__WHAT IS NEEDED__.
The records below are to be retyped in full, without any alteration.

### RECORDED DATA

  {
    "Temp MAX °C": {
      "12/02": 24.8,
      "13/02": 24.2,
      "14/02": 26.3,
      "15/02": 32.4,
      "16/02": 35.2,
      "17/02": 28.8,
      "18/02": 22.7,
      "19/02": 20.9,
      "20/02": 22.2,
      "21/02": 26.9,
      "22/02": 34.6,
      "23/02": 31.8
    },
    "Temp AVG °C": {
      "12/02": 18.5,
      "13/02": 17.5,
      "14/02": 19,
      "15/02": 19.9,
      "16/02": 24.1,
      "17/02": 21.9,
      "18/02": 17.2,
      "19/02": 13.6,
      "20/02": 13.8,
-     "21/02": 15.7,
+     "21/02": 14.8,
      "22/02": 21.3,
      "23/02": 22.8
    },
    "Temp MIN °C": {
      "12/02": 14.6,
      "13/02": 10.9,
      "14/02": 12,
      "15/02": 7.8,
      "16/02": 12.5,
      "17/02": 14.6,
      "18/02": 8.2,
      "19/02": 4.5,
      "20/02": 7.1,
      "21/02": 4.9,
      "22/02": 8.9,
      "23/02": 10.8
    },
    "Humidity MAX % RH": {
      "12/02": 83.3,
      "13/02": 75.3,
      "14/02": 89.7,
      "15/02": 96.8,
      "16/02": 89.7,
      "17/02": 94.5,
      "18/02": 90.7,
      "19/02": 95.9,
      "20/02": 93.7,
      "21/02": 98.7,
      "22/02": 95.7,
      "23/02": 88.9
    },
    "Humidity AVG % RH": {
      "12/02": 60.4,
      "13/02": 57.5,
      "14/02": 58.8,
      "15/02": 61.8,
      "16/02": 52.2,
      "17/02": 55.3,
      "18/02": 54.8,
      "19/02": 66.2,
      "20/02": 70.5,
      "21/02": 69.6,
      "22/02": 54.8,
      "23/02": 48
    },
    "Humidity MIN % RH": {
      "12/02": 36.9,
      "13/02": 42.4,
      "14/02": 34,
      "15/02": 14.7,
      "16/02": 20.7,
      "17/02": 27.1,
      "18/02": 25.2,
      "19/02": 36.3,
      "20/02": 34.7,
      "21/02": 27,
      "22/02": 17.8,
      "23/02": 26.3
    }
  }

######

__TASK OUTPUT__.
  {
    "Temp MAX °C": {
      "12/02": 24.8,
      "13/02": 24.2,
      "14/02": 26.3,
      "15/02": 32.4,
      "16/02": 35.2,
      "17/02": 28.8,
      "18/02": 22.7,
      "19/02": 20.9,
      "20/02": 22.2,
      "21/02": 26.9,
      "22/02": 34.6,
      "23/02": 31.8
    },
    "Temp AVG °C": {
      "12/02": 18.5,
      "13/02": 17.5,
      "14/02": 19,
      "15/02": 19.9,
      "16/02": 24.1,
      "17/02": 21.9,
      "18/02": 17.2,
      "19/02": 13.6,
      "20/02": 13.8,
-     "21/02": 15.7,
+     "21/02": 14.8,
      "22/02": 21.3,
      "23/02": 22.8
    },
    "Temp MIN °C": {
      "12/02": 14.6,
      "13/02": 10.9,
      "14/02": 12,
      "15/02": 7.8,
      "16/02": 12.5,
      "17/02": 14.6,
      "18/02": 8.2,
      "19/02": 4.5,
      "20/02": 7.1,
      "21/02": 4.9,
      "22/02": 8.9,
      "23/02": 10.8
    },
    "Humidity MAX % RH": {
      "12/02": 83.3,
      "13/02": 75.3,
      "14/02": 89.7,
      "15/02": 96.8,
      "16/02": 89.7,
      "17/02": 94.5,
      "18/02": 90.7,
      "19/02": 95.9,
      "20/02": 93.7,
      "21/02": 98.7,
      "22/02": 95.7,
      "23/02": 88.9
    },
    "Humidity AVG % RH": {
      "12/02": 60.4,
      "13/02": 57.5,
      "14/02": 58.8,
      "15/02": 61.8,
      "16/02": 52.2,
      "17/02": 55.3,
      "18/02": 54.8,
      "19/02": 66.2,
      "20/02": 70.5,
      "21/02": 69.6,
      "22/02": 54.8,
      "23/02": 48
    },
    "Humidity MIN % RH": {
      "12/02": 36.9,
      "13/02": 42.4,
      "14/02": 34,
      "15/02": 14.7,
      "16/02": 20.7,
      "17/02": 27.1,
      "18/02": 25.2,
      "19/02": 36.3,
      "20/02": 34.7,
      "21/02": 27,
      "22/02": 17.8,
      "23/02": 26.3
    }
  }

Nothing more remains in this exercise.